I have also tried this but it made no difference whatsoever.


----------



## Matty (Apr 23, 2010)

had the same issue when i tried to boot from usb disk but I always could type ufs:/dev/da0s1a but only with a ps/2 keyboard usb keyboard never worked.

Later on when the system booted I could use usb. guess it's more a missing module or something.


----------



## ghell (Apr 23, 2010)

Thanks I have had the same USB and PS/2 problem on this machine before, but in this case it happens to me whether I use PS/2, USB or nothing at all.
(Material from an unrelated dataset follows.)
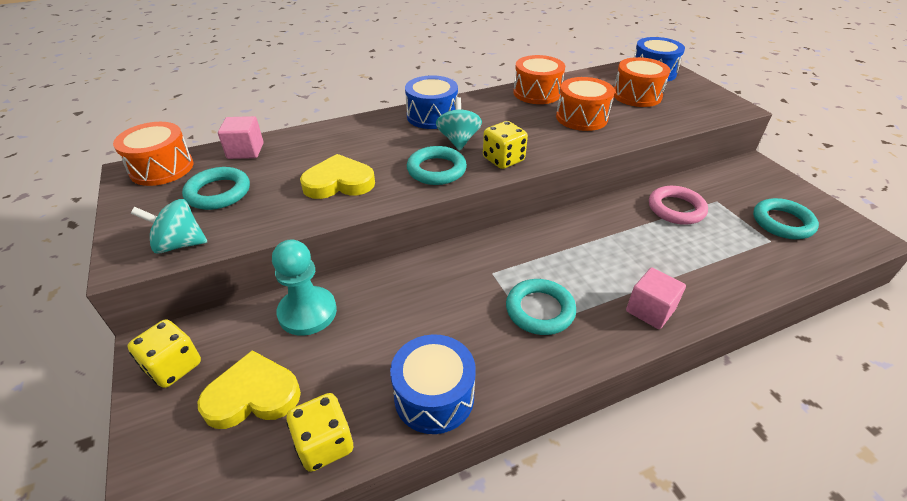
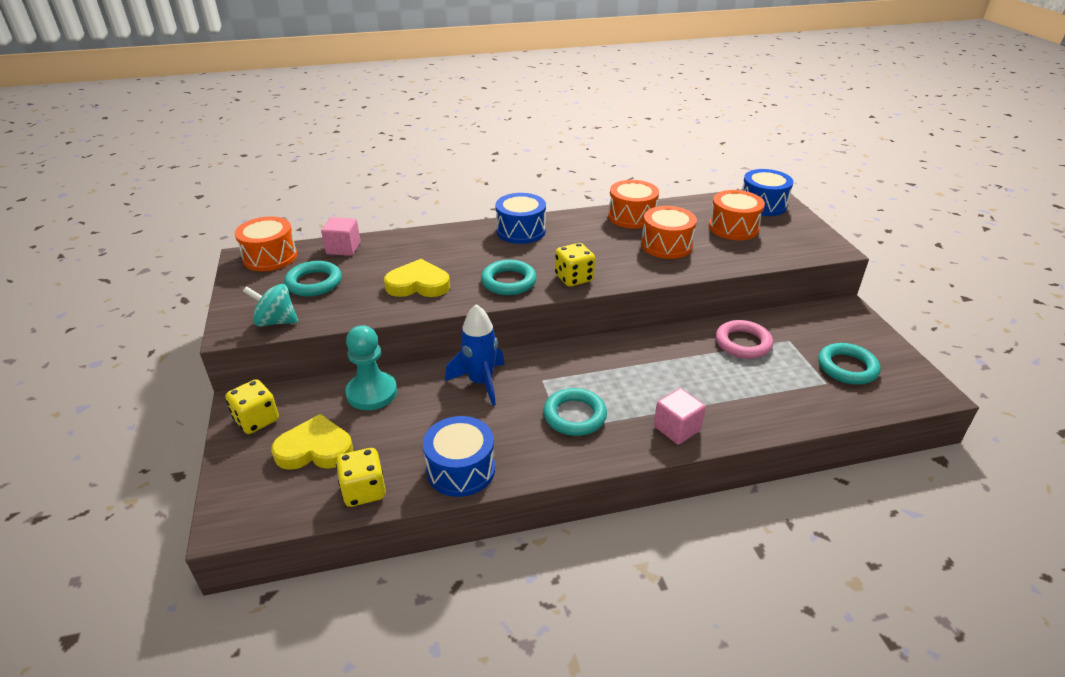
camera: 10 degrees right, 5 degrees down
(427, 284) = (480, 382): none -> blue rocket
(458, 140) = (538, 256): turquoise spinning top -> none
I have also tried changing BIOS settings etc because that has fixed similar problems in the past, but nothing worked.


----------



## jomirguez (Apr 26, 2010)

Have you the SATA ports in ahci/raid mode.  I have all shorts of problems on recent AMD/ATI chipsets not configured in BIOS to plain IDE.  Doing this solve all the problems here.

--
  josemi


----------



## danbi (Apr 27, 2010)

This problem happens because the kernel does not wait long enough for the USB sticks to be recognized, before mounting root. Having other (slow) peripherals such as an CD/DVD somewhat helps.

There is a simple fix, to add delay just before the mountroot call and recompile kernel.
I wonder why it has not made it in -current by now - it is so common case that troubles boot off USB sticks.


----------